LinuxQuestions.org

LinuxQuestions.org (/questions/)
-   Linux - Security (https://www.linuxquestions.org/questions/linux-security-4/)
-   -   IPTABLES and NAT (https://www.linuxquestions.org/questions/linux-security-4/iptables-and-nat-581970/)

metallica1973 09-03-2007 07:42 PM
IPTABLES and NAT
 
I have a client and I started messing around with his IPTABLES trying to make it more secure. Everything seemed ok until one day I decided to browse the headers of several emails that were sent out and noticed that you can see the internal IP address of the originator along with the expected pubic IP address. I have also sent messages from the DMZ of the company and it also displayed the unatted internal IP addresses. It thought that I had the rule right but I guess not! Here is the POSTROUTING rule in the script. What gives?

PHP Code:
 $IPTABLES -A POSTROUTING -t nat -o $EXTIF -j MASQUERADE 

win32sux 09-03-2007 07:58 PM
This would involve scrubbing the mail headers, which happens at the application layer - not the network and transport layers which iptables works with. That said, since you are posting in the Linux - Security forum, I assume you wanna do this for security reasons. If that is indeed the case, please remember that this is considered security through obscurity. Just my :twocents:.

metallica1973 09-03-2007 08:02 PM
you are right, there is a real security concern here. The clients use thunderbird. How can one hide the internal address in the mail header using the client program?(POP3) Why would e-mail clients reveal your internal address, to me that defeats the purpose of security!
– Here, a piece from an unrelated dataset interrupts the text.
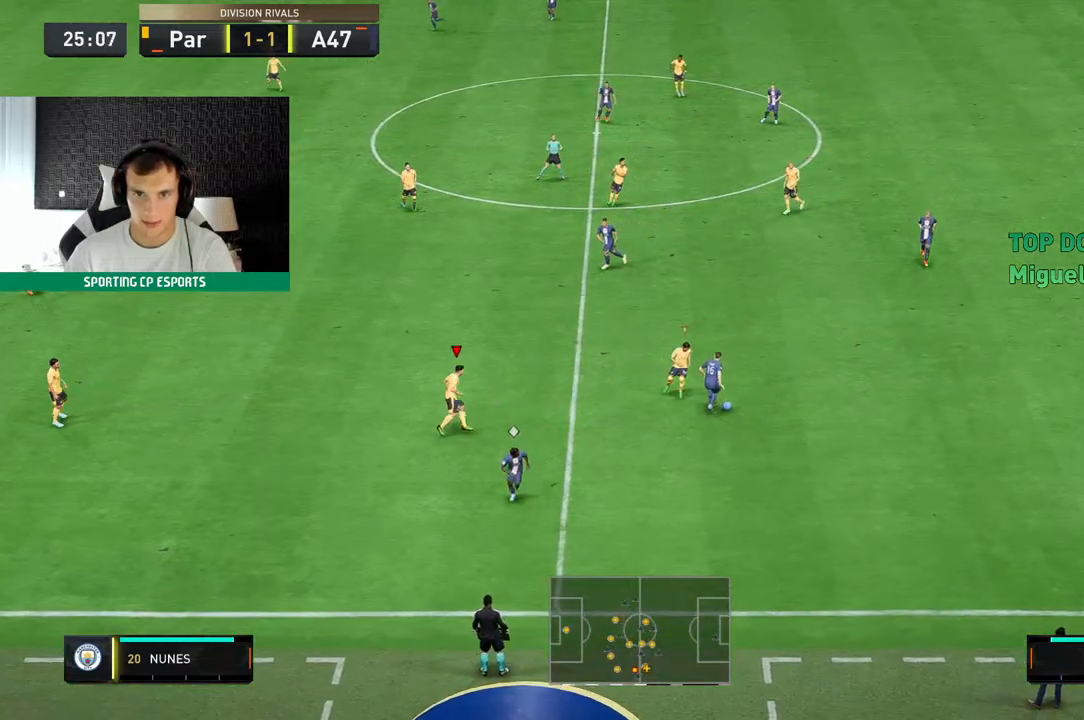
{"dt_ms": 500, "buttons": ["L2", "R2"], "left_stick": "down-left", "events": [[233, "left_stick", "down-left"]]}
win32sux 09-03-2007 08:21 PM
Quote:
Originally Posted by metallica1973 (Post 2880268)
you are right, there is a real security concern here. The clients use thunderbird. How can one hide the internal address in the mail header using the client program?(POP3) Why would e-mail clients reveal your internal address, to me that defeats the purpose of security!
Wait, please read the link I posted. :)

Scrubbing those headers isn't a bad thing AFAICT, but you really shouldn't be in a position where scrubbing them makes you feel safer - cuz you won't be. That's kinda the point of the arguments against security through obscurity. That said, I'm not sure how to do that from Thunderbird, or any other mail client. I would actually think this is something you'd wanna do on the mail server itself, but I'm not sure. I'm gonna step aside and let someone more knowledgeable provide you with a definite answer to that. Hang in there.

metallica1973 09-03-2007 08:26 PM
One more question:

if my packets are natted from my firewall how can my e-mail provider know my internal address?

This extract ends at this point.